[Collection entries]
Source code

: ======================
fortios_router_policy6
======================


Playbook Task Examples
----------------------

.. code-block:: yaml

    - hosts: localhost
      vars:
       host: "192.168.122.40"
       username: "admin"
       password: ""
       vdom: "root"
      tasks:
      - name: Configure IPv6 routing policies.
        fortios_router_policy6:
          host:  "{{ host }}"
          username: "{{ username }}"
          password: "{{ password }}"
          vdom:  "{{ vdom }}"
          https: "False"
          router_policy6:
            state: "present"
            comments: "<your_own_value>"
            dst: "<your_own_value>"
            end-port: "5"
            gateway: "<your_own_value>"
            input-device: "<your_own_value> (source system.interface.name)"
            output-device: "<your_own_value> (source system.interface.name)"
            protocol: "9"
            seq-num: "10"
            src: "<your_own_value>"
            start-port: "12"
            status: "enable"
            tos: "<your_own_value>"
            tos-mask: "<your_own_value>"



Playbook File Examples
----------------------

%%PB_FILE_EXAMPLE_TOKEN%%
...
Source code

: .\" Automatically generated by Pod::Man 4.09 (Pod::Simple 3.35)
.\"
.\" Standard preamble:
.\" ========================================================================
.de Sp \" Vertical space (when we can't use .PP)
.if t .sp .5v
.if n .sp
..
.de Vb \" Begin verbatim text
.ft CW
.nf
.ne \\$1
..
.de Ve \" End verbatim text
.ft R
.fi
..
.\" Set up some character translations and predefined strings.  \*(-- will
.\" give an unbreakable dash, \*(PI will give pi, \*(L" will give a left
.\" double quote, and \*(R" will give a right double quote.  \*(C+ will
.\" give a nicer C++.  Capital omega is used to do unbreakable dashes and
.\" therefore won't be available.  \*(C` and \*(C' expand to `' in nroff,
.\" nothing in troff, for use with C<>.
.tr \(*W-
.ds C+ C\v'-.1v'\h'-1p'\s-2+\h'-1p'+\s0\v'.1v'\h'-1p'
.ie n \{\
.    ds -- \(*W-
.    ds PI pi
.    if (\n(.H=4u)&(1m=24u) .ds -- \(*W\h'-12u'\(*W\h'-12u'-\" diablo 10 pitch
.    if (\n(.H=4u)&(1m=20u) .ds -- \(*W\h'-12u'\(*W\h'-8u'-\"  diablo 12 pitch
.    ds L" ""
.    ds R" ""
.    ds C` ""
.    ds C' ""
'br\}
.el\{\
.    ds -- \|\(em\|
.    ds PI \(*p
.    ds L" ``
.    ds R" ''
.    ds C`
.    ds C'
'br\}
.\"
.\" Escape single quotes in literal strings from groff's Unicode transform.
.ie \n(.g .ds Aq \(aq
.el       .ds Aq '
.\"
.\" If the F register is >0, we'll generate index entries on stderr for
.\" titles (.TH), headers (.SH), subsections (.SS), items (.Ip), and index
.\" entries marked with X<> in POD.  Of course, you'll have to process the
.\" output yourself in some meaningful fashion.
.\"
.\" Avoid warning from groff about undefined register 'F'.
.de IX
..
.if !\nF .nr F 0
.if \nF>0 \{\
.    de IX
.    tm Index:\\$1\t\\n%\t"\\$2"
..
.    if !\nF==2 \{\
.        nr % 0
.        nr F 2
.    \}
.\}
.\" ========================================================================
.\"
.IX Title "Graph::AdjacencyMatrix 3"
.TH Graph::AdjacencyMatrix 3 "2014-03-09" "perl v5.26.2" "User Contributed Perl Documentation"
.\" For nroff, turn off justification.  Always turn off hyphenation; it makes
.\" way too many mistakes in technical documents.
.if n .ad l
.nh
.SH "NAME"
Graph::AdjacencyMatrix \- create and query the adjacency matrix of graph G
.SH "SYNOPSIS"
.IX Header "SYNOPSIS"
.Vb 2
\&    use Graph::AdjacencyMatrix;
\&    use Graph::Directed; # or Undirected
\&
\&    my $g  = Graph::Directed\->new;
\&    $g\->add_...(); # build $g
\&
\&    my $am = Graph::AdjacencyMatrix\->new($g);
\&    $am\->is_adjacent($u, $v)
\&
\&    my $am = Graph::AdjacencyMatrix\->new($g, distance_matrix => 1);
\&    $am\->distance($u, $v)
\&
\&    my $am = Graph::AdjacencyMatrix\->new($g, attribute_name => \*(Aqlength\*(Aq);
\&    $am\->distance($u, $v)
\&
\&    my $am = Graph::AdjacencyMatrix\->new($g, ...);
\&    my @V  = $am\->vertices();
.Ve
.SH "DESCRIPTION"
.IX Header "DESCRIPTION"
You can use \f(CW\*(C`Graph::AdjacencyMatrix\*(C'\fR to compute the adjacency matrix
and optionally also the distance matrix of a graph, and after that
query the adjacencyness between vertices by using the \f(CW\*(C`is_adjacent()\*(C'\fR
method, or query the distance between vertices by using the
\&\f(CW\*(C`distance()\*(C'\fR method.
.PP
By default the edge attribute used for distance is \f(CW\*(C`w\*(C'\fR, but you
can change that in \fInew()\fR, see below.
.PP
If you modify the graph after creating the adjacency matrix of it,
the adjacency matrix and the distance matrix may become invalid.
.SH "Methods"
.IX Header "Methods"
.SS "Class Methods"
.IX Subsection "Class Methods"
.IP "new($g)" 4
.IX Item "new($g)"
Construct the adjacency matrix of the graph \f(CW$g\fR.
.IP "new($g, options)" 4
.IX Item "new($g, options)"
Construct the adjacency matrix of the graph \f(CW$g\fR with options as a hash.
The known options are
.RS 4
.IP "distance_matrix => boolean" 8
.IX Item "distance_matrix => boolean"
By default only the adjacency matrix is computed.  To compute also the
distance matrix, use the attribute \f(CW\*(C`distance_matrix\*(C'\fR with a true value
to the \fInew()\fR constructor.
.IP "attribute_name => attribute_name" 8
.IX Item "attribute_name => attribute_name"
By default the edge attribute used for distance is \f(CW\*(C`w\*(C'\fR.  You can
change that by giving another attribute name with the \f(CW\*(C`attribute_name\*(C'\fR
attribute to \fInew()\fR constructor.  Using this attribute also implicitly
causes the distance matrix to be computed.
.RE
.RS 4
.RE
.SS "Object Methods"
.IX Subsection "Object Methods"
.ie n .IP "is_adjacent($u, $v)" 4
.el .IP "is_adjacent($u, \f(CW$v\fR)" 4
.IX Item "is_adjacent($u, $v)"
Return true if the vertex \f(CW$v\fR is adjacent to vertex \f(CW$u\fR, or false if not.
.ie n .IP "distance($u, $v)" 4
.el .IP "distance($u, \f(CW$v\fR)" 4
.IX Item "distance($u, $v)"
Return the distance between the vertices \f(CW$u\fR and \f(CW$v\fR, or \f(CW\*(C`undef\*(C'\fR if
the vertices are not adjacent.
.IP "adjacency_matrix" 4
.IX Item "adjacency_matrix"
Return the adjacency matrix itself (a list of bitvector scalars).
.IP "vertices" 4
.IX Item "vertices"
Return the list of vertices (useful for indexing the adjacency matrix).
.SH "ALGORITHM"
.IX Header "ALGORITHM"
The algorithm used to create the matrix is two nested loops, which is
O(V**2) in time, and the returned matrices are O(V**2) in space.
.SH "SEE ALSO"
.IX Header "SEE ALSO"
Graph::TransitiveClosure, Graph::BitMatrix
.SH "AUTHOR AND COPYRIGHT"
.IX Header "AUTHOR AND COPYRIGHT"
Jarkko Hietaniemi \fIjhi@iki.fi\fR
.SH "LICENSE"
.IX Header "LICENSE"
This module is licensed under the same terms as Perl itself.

Requirement
State the number of lines above that include "Perl", and nothing further.

Result of this exercise
2